■ Required work ■
In the forum reply, what is the only constraint on the line of six beads?

■ Selected passage ■
......

@The-Blade-Dancer Sure!
Let's take a quick look at the question statement again.
We're trying to create a line of \(6\) beads, either black or white, and the only constraint is that we can have at most two consecutive white beads.
Earlier, in Parts 1 through 3, Prof. Loh showed us a solution using recursion (building upon a smaller line of beads in order to get the next bigger string). In Part 4, he's going to resurrect a method that he introduced in Day 10, tiling. It's a remarkably different but totally valid way of doing this problem. Pretend you had a set of tiles which consisted of three types: 1.) a single black square; 2.) a white square followed by a black square; and 3.) two white squares followed by a black square. Pretend that they have letters on them to denote which way is up, so that, when placed down, the white square is always to the left of the black square.
When arranged in a line right-side-up, the tiles magically produce a string of black and white "beads" which obey the rules of the problem which we are trying to solve!
...but is this any easier, though, than what we did before?
....well, the answer is yes!
You see, these tiles above are colored black and white, but we actually don't have to color them black and white. We can think of them as "blind" tiles. Or, rather, that we are blind to the tiles. This is because only the length of the tile really matters. The single square is always black. The \(2\)-length rectangle always has white on the left, black on the right. And the \(3\)-length rectangle always has two whites on the left with one black on the right.
$$ \text{ Blind tiles. } $$
Okay, we're in good shape now! Now we don't even have colors anymore! Amazing; how did that happen? Now all we have to worry about is the length of the tiles and how to assemble \(6\) of them in a line.
In order to make a \(6\)-length line, we can start with a \(5\)-length line and add a \(1 \times 1\) square, we can start with a \(4\)-length line and add a \(1 \times 2\)-rectangle, or we can start with a \(3\)-length line and add a \(1 \times 3\)-rectangle.
Remember this? This recursion illustration hopefully looks familiar by now.
We're still not caring anymore about whether the individual squares (beads, in reality) plastered together inside the rectangular tiles are black or white. We just think of them as \(1 \times 1\) tiles, \(1 \times 2\) tiles, and \(1 \times 3\) tiles.
In general, the formula for the number of ways to make a line of length \(n\), for this problem, is
$$ a_n = a_{n-1} + a_{n-2} + a_{n-3} $$
which, again, isn't Fibonacci either, but it's very similar!
From there, you can calculate the ways to make a string of length \(n\) if \(n\) is very small, and then use the recursion to work your way up to finding \(a_6\) for a string of length \(6.\)

......

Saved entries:
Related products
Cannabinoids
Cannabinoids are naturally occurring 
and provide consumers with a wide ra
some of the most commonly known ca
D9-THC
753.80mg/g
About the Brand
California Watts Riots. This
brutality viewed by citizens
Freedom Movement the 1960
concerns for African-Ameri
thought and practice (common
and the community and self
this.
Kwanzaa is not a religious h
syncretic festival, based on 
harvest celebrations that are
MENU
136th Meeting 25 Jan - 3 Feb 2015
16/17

......

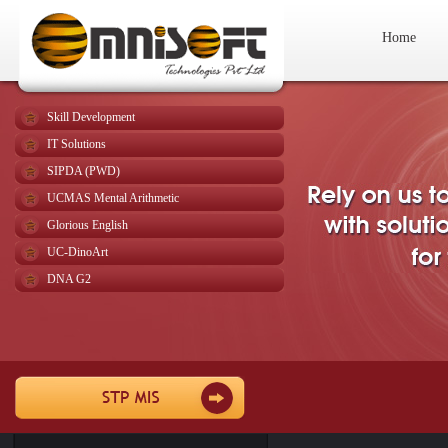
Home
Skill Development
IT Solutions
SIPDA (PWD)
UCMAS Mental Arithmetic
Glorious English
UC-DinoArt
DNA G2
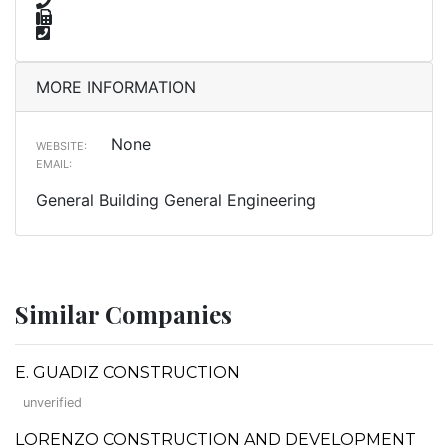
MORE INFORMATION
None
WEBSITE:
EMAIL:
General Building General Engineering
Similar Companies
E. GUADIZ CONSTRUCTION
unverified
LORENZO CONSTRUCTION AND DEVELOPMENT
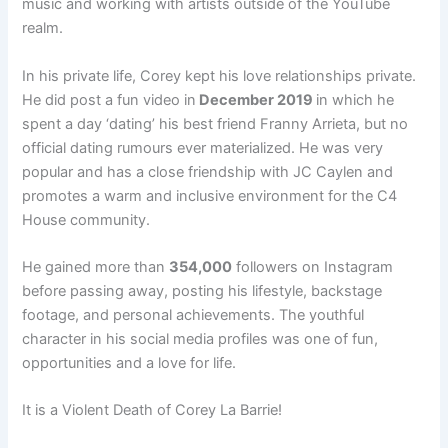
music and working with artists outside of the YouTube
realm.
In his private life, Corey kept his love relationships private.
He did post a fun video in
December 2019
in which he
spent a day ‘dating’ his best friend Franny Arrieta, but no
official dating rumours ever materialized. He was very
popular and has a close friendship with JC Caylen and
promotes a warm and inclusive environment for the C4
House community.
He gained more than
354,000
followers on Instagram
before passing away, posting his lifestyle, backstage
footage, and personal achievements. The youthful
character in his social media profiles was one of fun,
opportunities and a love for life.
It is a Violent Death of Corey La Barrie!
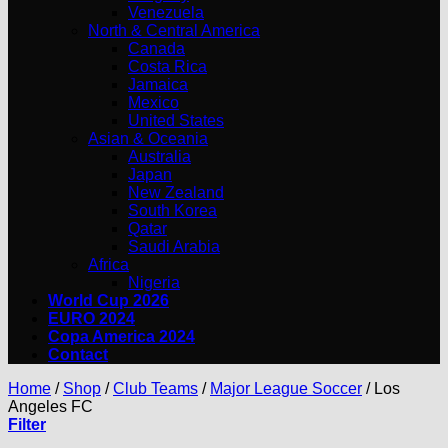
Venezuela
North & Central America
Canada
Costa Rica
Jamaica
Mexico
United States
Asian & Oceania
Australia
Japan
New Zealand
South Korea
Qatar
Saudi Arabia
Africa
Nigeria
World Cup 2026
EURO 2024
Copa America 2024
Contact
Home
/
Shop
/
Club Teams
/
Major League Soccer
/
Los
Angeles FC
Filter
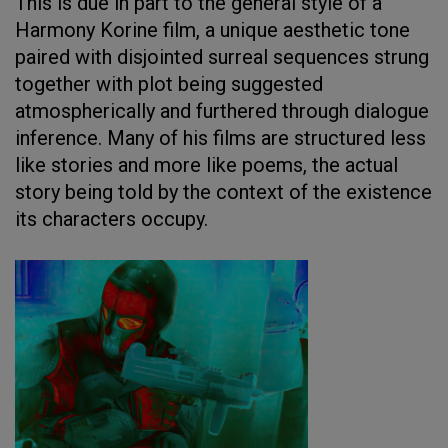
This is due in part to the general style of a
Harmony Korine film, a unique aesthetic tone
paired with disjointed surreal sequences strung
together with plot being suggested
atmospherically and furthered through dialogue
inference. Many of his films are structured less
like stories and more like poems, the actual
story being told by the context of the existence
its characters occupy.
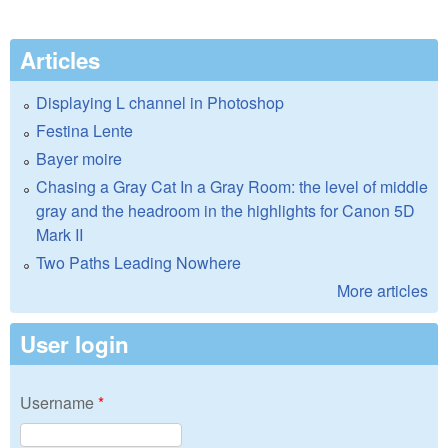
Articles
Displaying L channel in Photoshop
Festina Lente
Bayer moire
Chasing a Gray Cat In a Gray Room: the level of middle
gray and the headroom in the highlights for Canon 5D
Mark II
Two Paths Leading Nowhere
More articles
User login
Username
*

......

■ Answer for this exercise ■
The line can have at most two consecutive white beads.